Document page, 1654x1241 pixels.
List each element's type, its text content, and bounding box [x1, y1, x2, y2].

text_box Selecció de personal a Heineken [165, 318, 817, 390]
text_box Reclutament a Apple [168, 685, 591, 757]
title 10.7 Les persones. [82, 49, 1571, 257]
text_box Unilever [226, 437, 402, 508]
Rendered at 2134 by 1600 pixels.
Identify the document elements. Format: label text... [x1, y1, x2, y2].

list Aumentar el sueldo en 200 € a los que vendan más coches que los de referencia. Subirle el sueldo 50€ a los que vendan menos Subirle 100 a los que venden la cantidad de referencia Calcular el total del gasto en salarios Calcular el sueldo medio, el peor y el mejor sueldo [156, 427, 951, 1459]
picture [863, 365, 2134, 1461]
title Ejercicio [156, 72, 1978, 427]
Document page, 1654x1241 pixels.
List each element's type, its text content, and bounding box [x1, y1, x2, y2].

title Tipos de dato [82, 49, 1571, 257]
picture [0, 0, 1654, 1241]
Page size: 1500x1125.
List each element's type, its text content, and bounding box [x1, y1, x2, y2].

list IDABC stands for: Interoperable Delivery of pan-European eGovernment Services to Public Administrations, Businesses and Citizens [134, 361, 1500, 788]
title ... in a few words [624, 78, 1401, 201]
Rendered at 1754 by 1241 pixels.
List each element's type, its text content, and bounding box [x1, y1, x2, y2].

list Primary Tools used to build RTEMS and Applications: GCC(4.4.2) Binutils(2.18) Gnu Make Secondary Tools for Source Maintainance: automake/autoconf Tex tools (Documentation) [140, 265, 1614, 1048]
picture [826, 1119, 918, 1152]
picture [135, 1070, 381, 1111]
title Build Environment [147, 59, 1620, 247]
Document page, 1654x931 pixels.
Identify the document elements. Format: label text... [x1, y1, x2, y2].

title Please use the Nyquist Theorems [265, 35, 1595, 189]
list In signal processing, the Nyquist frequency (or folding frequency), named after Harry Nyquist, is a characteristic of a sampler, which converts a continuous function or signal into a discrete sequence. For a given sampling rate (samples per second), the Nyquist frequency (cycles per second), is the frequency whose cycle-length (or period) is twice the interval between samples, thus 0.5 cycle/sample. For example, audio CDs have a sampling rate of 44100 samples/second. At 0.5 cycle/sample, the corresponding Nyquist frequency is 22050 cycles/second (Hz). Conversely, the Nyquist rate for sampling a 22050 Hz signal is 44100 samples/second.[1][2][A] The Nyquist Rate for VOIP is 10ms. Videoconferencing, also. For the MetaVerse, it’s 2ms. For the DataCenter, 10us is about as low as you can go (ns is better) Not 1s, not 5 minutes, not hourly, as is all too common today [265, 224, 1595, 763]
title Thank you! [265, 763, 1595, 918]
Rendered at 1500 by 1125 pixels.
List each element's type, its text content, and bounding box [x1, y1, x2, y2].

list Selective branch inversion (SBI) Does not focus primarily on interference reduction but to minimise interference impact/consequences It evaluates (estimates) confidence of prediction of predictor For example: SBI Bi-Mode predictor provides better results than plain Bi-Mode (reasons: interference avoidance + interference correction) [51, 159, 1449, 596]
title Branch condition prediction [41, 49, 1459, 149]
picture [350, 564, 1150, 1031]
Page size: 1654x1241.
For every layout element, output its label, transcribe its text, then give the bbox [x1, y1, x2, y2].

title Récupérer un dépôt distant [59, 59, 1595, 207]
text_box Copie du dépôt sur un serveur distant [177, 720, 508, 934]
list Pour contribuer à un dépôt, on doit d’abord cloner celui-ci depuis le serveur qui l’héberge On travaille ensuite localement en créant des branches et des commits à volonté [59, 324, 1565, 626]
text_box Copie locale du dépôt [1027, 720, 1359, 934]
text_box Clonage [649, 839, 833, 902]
───
WHAT IS ASKED >> Please render the stretch from the start of the items through the line that contains "text_box Unilever [226, 437, 402, 508]" as a Markdown table with the columns Row and Line, numbering each line and leaving out blank lines.

CORRECT OUTPUT >>
| Row | Line |
|---|---|
| 1 | Document page, 1654x1241 pixels. |
| 2 | List each element's type, its text content, and bounding box [x1, y1, x2, y2]. |
| 3 | text_box Selecció de personal a Heineken [165, 318, 817, 390] |
| 4 | text_box Reclutament a Apple [168, 685, 591, 757] |
| 5 | title 10.7 Les persones. [82, 49, 1571, 257] |
| 6 | text_box Unilever [226, 437, 402, 508] |